The cruel smile on his face grew wider, and dark amusement flashed in his eyes as he took a step towards me. The black, hooded robes enshrouding him billowed around his feet, writhing and reaching for me like living things. I shrank away.
"You know what you must do," he said. "Sithis calls you, Aranwen. He calls for the blood of my murderers. Will you not give it to him, our dread father?"
"No," I answered. "I'm not Aranwen anymore. I have no father."
"You are no-one."
"Better to be no-one than a murderer."
"But you are a murderer, No-One." The twisting shadows of his robes lunged for me, wrapping around my legs and forcing me to my knees. I cried out and broke my fall with my hands, realizing with horror that it wasn't his robes that gripped me, but cold, rotting fingers. Faces appeared beneath me, beneath the darkness that rippled like dark water, and I recognized them. How could I not? I'd murdered them at Water's Edge not long ago.
I sucked in a breath and tried to break free. No, not this! I never wanted this!
"Never kill anyone on the job. This isn't the Dark Brotherhood." I looked up at the robed man only to realize I had been wrong. The darkness covering his face was not a hood, but a cowl, his dark robes only shadowed leather armour.
"I didn't, I never wanted—"
"We are thieves," the man said forcibly, cutting me off. "But we're not murderers. Why kill them?"
I choked back a frustrated sob, struggling against my undead keepers as they coiled stinking fingers around my arms and bound me tighter still.
"Please," I begged as decaying arms encircled my waist. "Please believe me. I never wanted to. I never meant to!" More figures were rising from the darkness beneath me, all rotting, all staring at me accusingly out of dead eyes. "Please, Corvus.

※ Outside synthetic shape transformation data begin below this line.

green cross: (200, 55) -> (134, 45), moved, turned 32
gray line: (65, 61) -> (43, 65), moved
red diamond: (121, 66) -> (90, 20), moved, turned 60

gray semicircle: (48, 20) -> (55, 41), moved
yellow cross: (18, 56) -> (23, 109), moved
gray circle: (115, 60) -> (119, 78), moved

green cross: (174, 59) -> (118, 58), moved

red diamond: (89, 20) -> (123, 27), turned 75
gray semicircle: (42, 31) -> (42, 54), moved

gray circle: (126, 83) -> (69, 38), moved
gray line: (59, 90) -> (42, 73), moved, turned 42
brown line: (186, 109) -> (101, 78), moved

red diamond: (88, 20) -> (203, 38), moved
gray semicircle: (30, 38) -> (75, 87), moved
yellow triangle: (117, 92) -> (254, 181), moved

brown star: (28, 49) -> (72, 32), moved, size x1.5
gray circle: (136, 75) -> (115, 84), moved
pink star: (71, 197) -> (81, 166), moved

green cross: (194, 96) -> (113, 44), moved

Please!" The mouth beneath the cowl frowned.
"I am not Corvus," it said, and then a hand lifted to remove the cowl. I gave a wail, cringing away, not wanting to see the face in front of me. It knelt down before me, took my chin in delicate fingers, and forced me to meet its eyes. My eyes. My face. The creature behind the mask was me.

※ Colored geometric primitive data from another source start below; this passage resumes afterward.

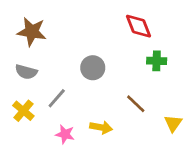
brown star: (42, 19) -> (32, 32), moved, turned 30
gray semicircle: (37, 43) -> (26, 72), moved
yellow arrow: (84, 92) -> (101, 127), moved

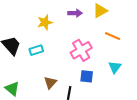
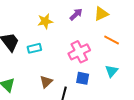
purple arrow: (75, 13) -> (76, 14), turned -48

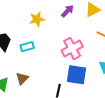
blue square: (83, 78) -> (76, 75), size x1.5
brown triangle: (46, 82) -> (22, 78), moved

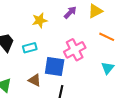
blue square: (76, 75) -> (55, 66), moved
brown triangle: (22, 78) -> (35, 80), moved, turned -48

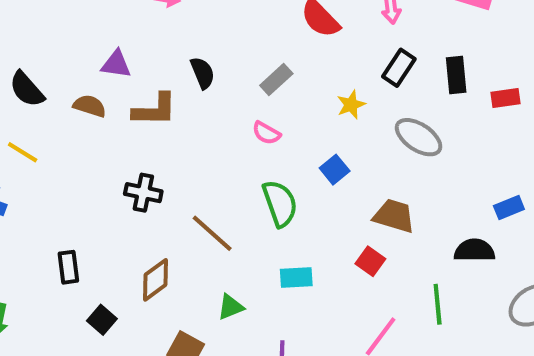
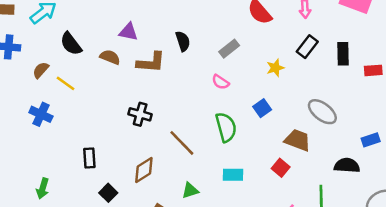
gray ellipse: (419, 137) -> (322, 112), moved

"You can never escape me," the other me said, a cruel smile on her face, her eyes cold. "I am always with you, always waiting to finish the work you've deserted. There is no escape from the grasp of Sithis. One day you will learn this and find joy."
"No! Not again! Never!" I cried, despairing defiance rising within me.
"No?" The other me cocked her head to the side, studying me like a curious child. "Then what is this, I wonder?" She gestured to the bodies around me, and then they rose with cries like tearing metal and crashed down upon me, beating and biting and suffocating me, until all turned to black.